Belmonte entre pecho y espalda

Mireia Belmonte

¿La han visto, la han mirado bien a Mireia esos pedazo de brazos, esa espalda interminable, con su mirada limpia, acuosa y absolutamente marina? Quien inventara el concepto de sirena debió inspirarse en alguien o algo que se pareciera a ella. Ahora ya no la dicen que se arruga en la alta competición, en las piscinas grandes, que llega gorda a los campeonatos, que sí, que se lo decían hasta en su propia federación. Desde los JJOO de Londres ya no se atreven. Y con la popularidad que conquistó entonces gracias a sus dos medallas, con la vida social que se le abrió de para en par y con los follones que surgieron con su club, se pudo pensar que hasta ahí había llegado, que entrenar se le iba a hacer insufriblemente duro y pesado.
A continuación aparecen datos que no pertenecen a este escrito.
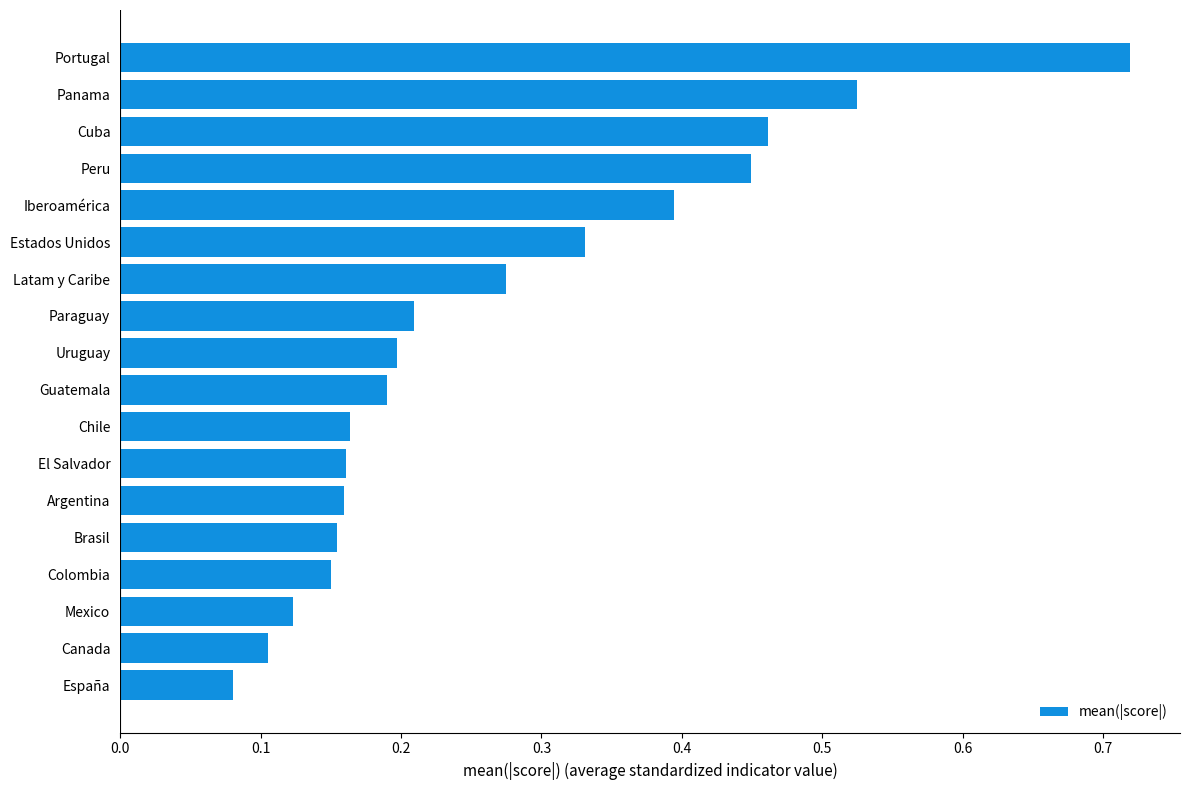

The value at Guatemala is 0.3. True or false?

False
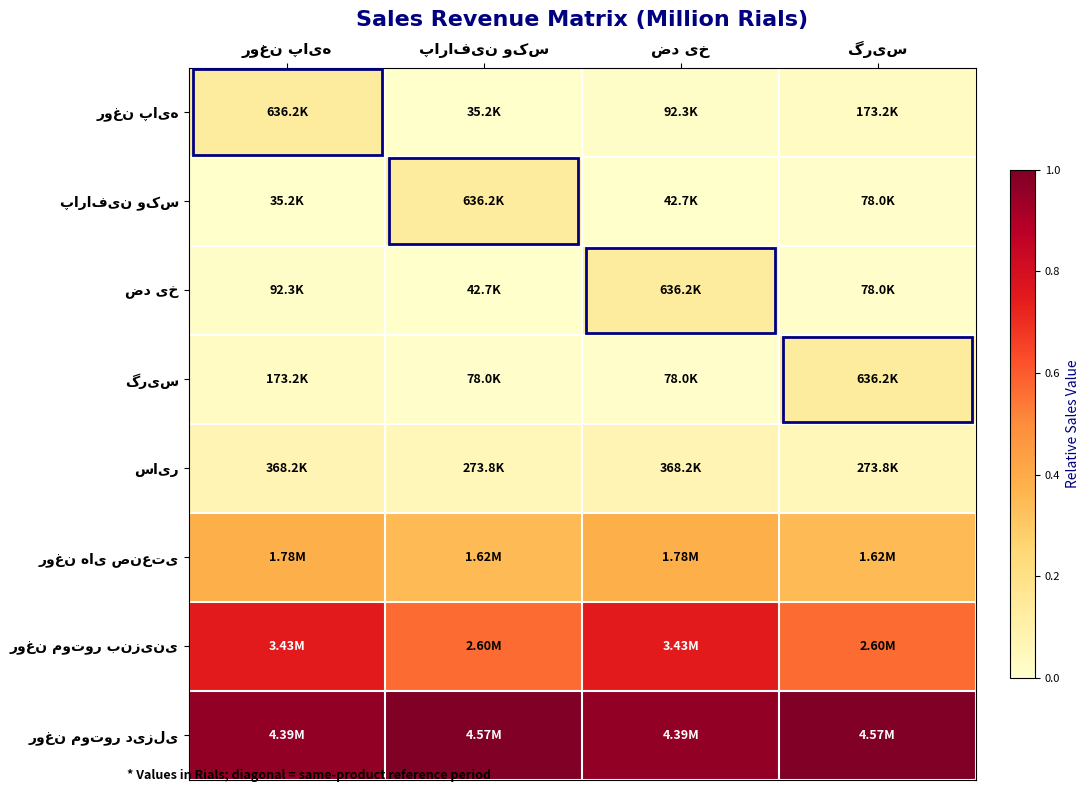

What is the greatest value displayed?

1.0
Y ha sido todo lo contrario. Con su entrenador francés –lean a Diego Torres, que sabe infinitamente más que yo de esto- ha seguido trabajando y puliéndose, en realidad entrenando como una bestia. Y entregándose al máximo en la competición. Con medallas en olimpiadas y mundiales, podía haberse tomado con tranquilidad estos europeos de Berlín, elegir las pruebas más idóneas, reservarse en fin para las citas que vienen, teniendo en cuenta que Río 2016 es su gran objetivo en el punto de mira. Pero qué va. Ha nadado lo suyo y hasta lo que nunca había sido suyo, las aguas abiertas, se ha desdoblado para nadar un montón de veces al día, dos finales en dos minutos como se metió el jueves –que decían que ese esfuerzo lo iba a pagar- y otras dos en 15 minutos como se ventiló ayer. En realidad, es lo que hace todos los días durante las siete horas de trabajo que se mete, nunca mejor dicho, entre pecho y espalda. Y dice que cuantas más modalidades pruebe, más opciones de medalla. Así de sencilla la explicación.

Lo de Mireia Belmonte en estos Campeonatos de Europa no ha sido ya el obvio el exitazo de las seis medallas, dos de ellas de oro. Ha sido una lección de coraje. Un stress verla salir y volver a la misma piscina, como los niños que no saben salir del agua, pero dejándose los pulmones en cada carrera. Y luego terminar con esa sonrisa. Inhumana Belmonte, y luego tan humana cuando se ilumina así.

No ha sido Mireia la única. La natación femenina ha dado un salto de calidad en estos europeos. Jessica Valls, Judit Ignacio.. y eso que que ha estado ligeramente por debajo Melani Costa, nada menos que subcampeona del mundo en 400 libres el año pasado en Barcelona. Algo está pasando con las chicas de las piscinas. Las del Waterpolo se zambulleron en oro hace un mes las de Budapest (Piscinas de Budapest), y las de natación han dado una gran nota en las de Berlín. En esto no son ni van a ser las mejores del mundo. Pero son buenísimas, qué más queremos.